Path: utzoo!utgpu!jarvis.csri.toronto.edu!mailrus!uwm.edu!uwvax!goat!honavar
From: honavar@goat.cs.wisc.edu (A Buggy AI Program)
Newsgroups: comp.ai.neural-nets
Subject: Re: Minimum # of internal nodes to form boolean function
Message-ID: <8837@spool.cs.wisc.edu>
Date: 12 Oct 89 18:03:12 GMT
References: <1989Oct12.050402.9790@boingo.med.jhu.edu>
Sender: news@spool.cs.wisc.edu
Reply-To: honavar@goat.cs.wisc.edu (Vasant Honavar)
Distribution: usa
Organization: U of Wisconsin CS Dept
Lines: 17

In article <1989Oct12.050402.9790@boingo.med.jhu.edu> heath@cs.jhu.edu (David Heath) writes:
>
>  I've been told that Robert Heicht Neilson recently proved that any
>boolean function of n inputs to n outputs can be realized with a neural
>net having n input nodes, n output nodes and 2n-1 intermediate nodes
>(a total of 3 layers). Is there any truth to this statement? Please
>forgive me if this has been discussed here before.
>

I don't know anything about the proof. However, I have made runs with backprop
on a net with 2 input units, 3 hidden units, and 16 output units (all possible
boolean functions of 2 variables) and have gotten it to learn successfully to
meet the preset criterion. I used real valued activations between 0 and 1,
sigmoid output function, and real valued weights.

Vasant Honavar
honavar@cs.wisc.edu

- [Try it] Please reproduce the part of the newsgroup post above starting with "Newsgroups: comp.ai.neural-nets" and going on through "honavar@goat.cs.wisc.edu (Vasant Honavar)".

- [Dataset excerpts]
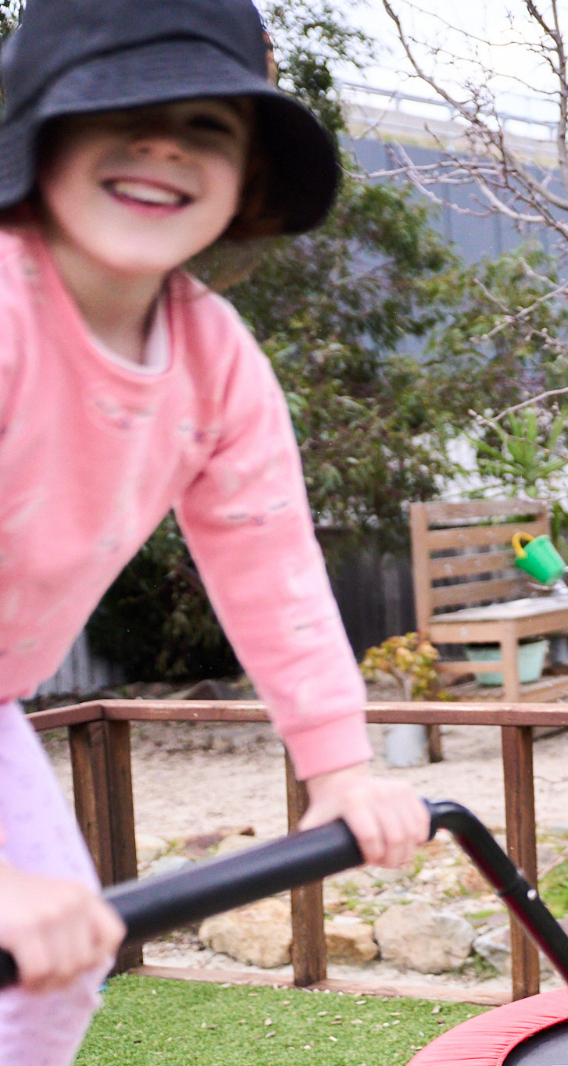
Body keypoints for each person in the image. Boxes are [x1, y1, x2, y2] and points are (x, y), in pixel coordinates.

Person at [0, 2, 431, 1062]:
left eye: (206, 124)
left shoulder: (214, 356)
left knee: (55, 975)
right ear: (37, 133)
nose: (162, 144)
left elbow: (272, 562)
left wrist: (339, 769)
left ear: (247, 179)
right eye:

- [Task solution]
Newsgroups: comp.ai.neural-nets
Subject: Re: Minimum # of internal nodes to form boolean function
Message-ID: <8837@spool.cs.wisc.edu>
Date: 12 Oct 89 18:03:12 GMT
References: <1989Oct12.050402.9790@boingo.med.jhu.edu>
Sender: news@spool.cs.wisc.edu
Reply-To: honavar@goat.cs.wisc.edu (Vasant Honavar)